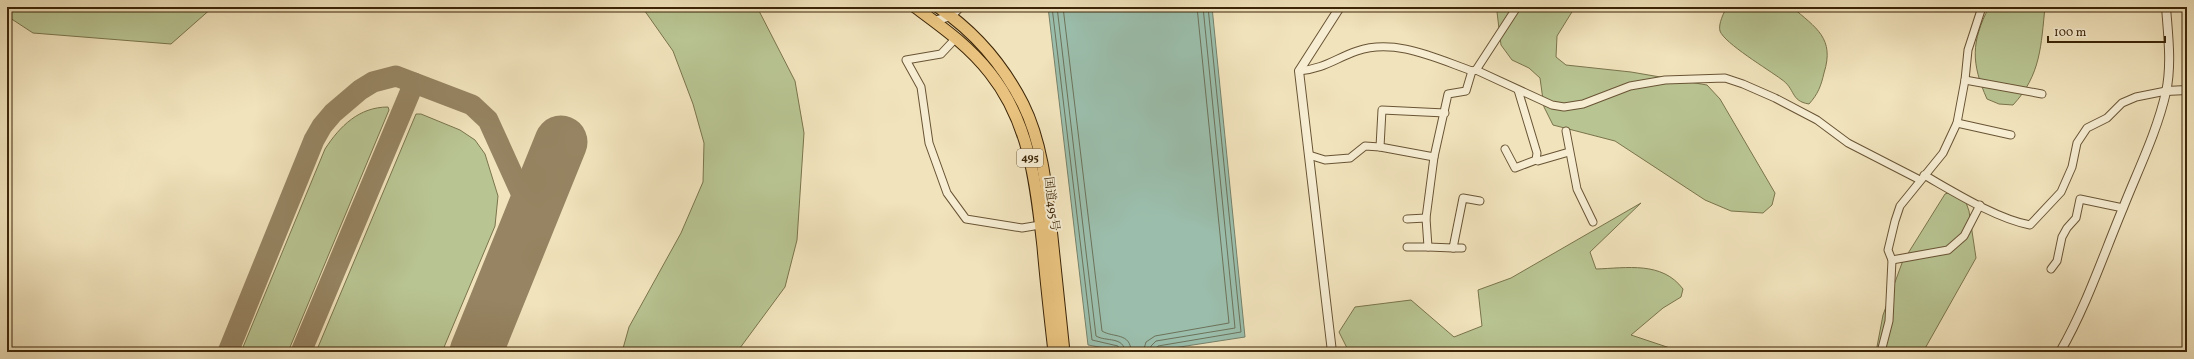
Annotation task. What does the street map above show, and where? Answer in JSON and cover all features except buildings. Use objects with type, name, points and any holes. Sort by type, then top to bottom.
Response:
[{"type":"highway","name":"国道495号","points":[[915,7],[956,38],[990,73],[1014,111],[1026,141],[1036,183],[1053,352]]},
{"type":"highway","name":"国道495号","points":[[938,7],[952,16],[978,39],[1006,75],[1024,106],[1036,140],[1046,184],[1064,352]]},
{"type":"street","points":[[934,21],[952,16],[960,7]]},
{"type":"street","points":[[1332,352],[1299,71],[1340,7]]},
{"type":"street","points":[[1428,247],[1426,218],[1434,157],[1448,94],[1466,90],[1474,70],[1517,7]]},
{"type":"street","points":[[1881,352],[1889,321],[1892,260],[1888,250],[1894,221],[1900,206],[1943,153],[1957,123],[1965,80],[1968,50],[1982,7]]},
{"type":"street","points":[[2060,352],[2071,333],[2154,132],[2166,91],[2168,43],[2166,7]]},
{"type":"street","points":[[956,38],[941,54],[906,60],[921,87],[930,143],[947,193],[966,219],[1022,228],[1040,225]]},
{"type":"street","points":[[1299,71],[1317,69],[1355,51],[1370,47],[1396,47],[1474,70],[1552,105],[1564,107],[1582,104],[1630,86],[1658,81],[1725,78],[1775,98],[1817,120],[1848,143],[2020,223],[2030,224],[2061,192],[2072,167],[2077,143],[2088,128],[2107,118],[2122,103],[2136,97],[2166,91],[2187,90]]},
{"type":"street","points":[[1965,80],[2042,94]]},
{"type":"street","points":[[1518,90],[1533,132],[1537,153],[1536,160]]},
{"type":"street","points":[[1380,147],[1382,110],[1445,113]]},
{"type":"street","points":[[1957,123],[2011,135]]},
{"type":"street","points":[[1566,131],[1577,189],[1593,222]]},
{"type":"street","points":[[1309,155],[1325,160],[1350,158],[1365,146],[1380,147],[1434,157]]},
{"type":"street","points":[[1504,149],[1515,168],[1536,160],[1538,161],[1570,152]]},
{"type":"street","points":[[1453,248],[1463,198],[1480,201]]},
{"type":"street","points":[[2051,269],[2057,261],[2062,237],[2076,218],[2080,199],[2123,208]]},
{"type":"street","points":[[1892,260],[1948,250],[1964,236],[1980,205]]},
{"type":"street","points":[[1407,219],[1426,218]]},
{"type":"street","points":[[1406,247],[1462,248]]},
{"type":"shaded area","points":[[7,7],[213,7],[171,44],[33,33],[7,16]]},
{"type":"shaded area","points":[[642,7],[757,7],[795,81],[804,133],[797,240],[785,287],[737,352],[622,352],[629,327],[681,233],[703,182],[704,143],[693,104],[673,51]]},
{"type":"shaded area","points":[[1500,7],[1575,7],[1557,36],[1556,57],[1566,65],[1631,72],[1707,85],[1720,99],[1775,193],[1772,205],[1763,213],[1731,211],[1705,200],[1615,141],[1553,125],[1544,107],[1540,78],[1529,68],[1512,60],[1501,45],[1497,12]]},
{"type":"shaded area","points":[[1727,7],[1792,7],[1816,28],[1825,42],[1827,61],[1820,86],[1815,97],[1809,104],[1799,100],[1786,83],[1738,49],[1723,36],[1720,31],[1720,25]]},
{"type":"shaded area","points":[[1989,7],[2045,7],[2038,59],[2029,82],[2013,105],[1999,104],[1987,99],[1978,74],[1975,53],[1976,42]]},
{"type":"shaded area","points":[[388,107],[389,110],[288,352],[241,352],[325,149],[337,133],[351,119],[368,110]]},
{"type":"shaded area","points":[[416,114],[421,114],[460,130],[475,140],[485,154],[498,196],[495,226],[442,352],[316,352]]},
{"type":"shaded area","points":[[1954,191],[1963,194],[1969,211],[1976,258],[1923,352],[1876,352],[1883,315],[1902,263],[1945,194]]},
{"type":"shaded area","points":[[1641,203],[1590,252],[1596,269],[1643,268],[1665,274],[1675,280],[1683,289],[1681,297],[1663,308],[1631,335],[1682,352],[1349,352],[1339,332],[1355,307],[1411,300],[1454,337],[1482,326],[1478,290],[1511,278]]},
{"type":"water","points":[[1048,7],[1212,7],[1245,337],[1147,352],[1127,352],[1088,345]]},
{"type":"taxiway","points":[[228,352],[314,140],[322,126],[333,113],[360,90],[373,82],[396,76],[472,105],[488,120],[532,217]]},
{"type":"taxiway","points":[[301,352],[414,83]]},
{"type":"runway","points":[[476,352],[561,142]]}]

TASK ITEM
With the pictures removed, return the full listing exactly as given.

WRITTEN SOLUTION
Annotation task. What does the street map above show, and where? Answer in JSON and cover all features except buildings. Use objects with type, name, points and any holes. Sort by type, then top to bottom.
Response:
[{"type":"highway","name":"国道495号","points":[[915,7],[956,38],[990,73],[1014,111],[1026,141],[1036,183],[1053,352]]},
{"type":"highway","name":"国道495号","points":[[938,7],[952,16],[978,39],[1006,75],[1024,106],[1036,140],[1046,184],[1064,352]]},
{"type":"street","points":[[934,21],[952,16],[960,7]]},
{"type":"street","points":[[1332,352],[1299,71],[1340,7]]},
{"type":"street","points":[[1428,247],[1426,218],[1434,157],[1448,94],[1466,90],[1474,70],[1517,7]]},
{"type":"street","points":[[1881,352],[1889,321],[1892,260],[1888,250],[1894,221],[1900,206],[1943,153],[1957,123],[1965,80],[1968,50],[1982,7]]},
{"type":"street","points":[[2060,352],[2071,333],[2154,132],[2166,91],[2168,43],[2166,7]]},
{"type":"street","points":[[956,38],[941,54],[906,60],[921,87],[930,143],[947,193],[966,219],[1022,228],[1040,225]]},
{"type":"street","points":[[1299,71],[1317,69],[1355,51],[1370,47],[1396,47],[1474,70],[1552,105],[1564,107],[1582,104],[1630,86],[1658,81],[1725,78],[1775,98],[1817,120],[1848,143],[2020,223],[2030,224],[2061,192],[2072,167],[2077,143],[2088,128],[2107,118],[2122,103],[2136,97],[2166,91],[2187,90]]},
{"type":"street","points":[[1965,80],[2042,94]]},
{"type":"street","points":[[1518,90],[1533,132],[1537,153],[1536,160]]},
{"type":"street","points":[[1380,147],[1382,110],[1445,113]]},
{"type":"street","points":[[1957,123],[2011,135]]},
{"type":"street","points":[[1566,131],[1577,189],[1593,222]]},
{"type":"street","points":[[1309,155],[1325,160],[1350,158],[1365,146],[1380,147],[1434,157]]},
{"type":"street","points":[[1504,149],[1515,168],[1536,160],[1538,161],[1570,152]]},
{"type":"street","points":[[1453,248],[1463,198],[1480,201]]},
{"type":"street","points":[[2051,269],[2057,261],[2062,237],[2076,218],[2080,199],[2123,208]]},
{"type":"street","points":[[1892,260],[1948,250],[1964,236],[1980,205]]},
{"type":"street","points":[[1407,219],[1426,218]]},
{"type":"street","points":[[1406,247],[1462,248]]},
{"type":"shaded area","points":[[7,7],[213,7],[171,44],[33,33],[7,16]]},
{"type":"shaded area","points":[[642,7],[757,7],[795,81],[804,133],[797,240],[785,287],[737,352],[622,352],[629,327],[681,233],[703,182],[704,143],[693,104],[673,51]]},
{"type":"shaded area","points":[[1500,7],[1575,7],[1557,36],[1556,57],[1566,65],[1631,72],[1707,85],[1720,99],[1775,193],[1772,205],[1763,213],[1731,211],[1705,200],[1615,141],[1553,125],[1544,107],[1540,78],[1529,68],[1512,60],[1501,45],[1497,12]]},
{"type":"shaded area","points":[[1727,7],[1792,7],[1816,28],[1825,42],[1827,61],[1820,86],[1815,97],[1809,104],[1799,100],[1786,83],[1738,49],[1723,36],[1720,31],[1720,25]]},
{"type":"shaded area","points":[[1989,7],[2045,7],[2038,59],[2029,82],[2013,105],[1999,104],[1987,99],[1978,74],[1975,53],[1976,42]]},
{"type":"shaded area","points":[[388,107],[389,110],[288,352],[241,352],[325,149],[337,133],[351,119],[368,110]]},
{"type":"shaded area","points":[[416,114],[421,114],[460,130],[475,140],[485,154],[498,196],[495,226],[442,352],[316,352]]},
{"type":"shaded area","points":[[1954,191],[1963,194],[1969,211],[1976,258],[1923,352],[1876,352],[1883,315],[1902,263],[1945,194]]},
{"type":"shaded area","points":[[1641,203],[1590,252],[1596,269],[1643,268],[1665,274],[1675,280],[1683,289],[1681,297],[1663,308],[1631,335],[1682,352],[1349,352],[1339,332],[1355,307],[1411,300],[1454,337],[1482,326],[1478,290],[1511,278]]},
{"type":"water","points":[[1048,7],[1212,7],[1245,337],[1147,352],[1127,352],[1088,345]]},
{"type":"taxiway","points":[[228,352],[314,140],[322,126],[333,113],[360,90],[373,82],[396,76],[472,105],[488,120],[532,217]]},
{"type":"taxiway","points":[[301,352],[414,83]]},
{"type":"runway","points":[[476,352],[561,142]]}]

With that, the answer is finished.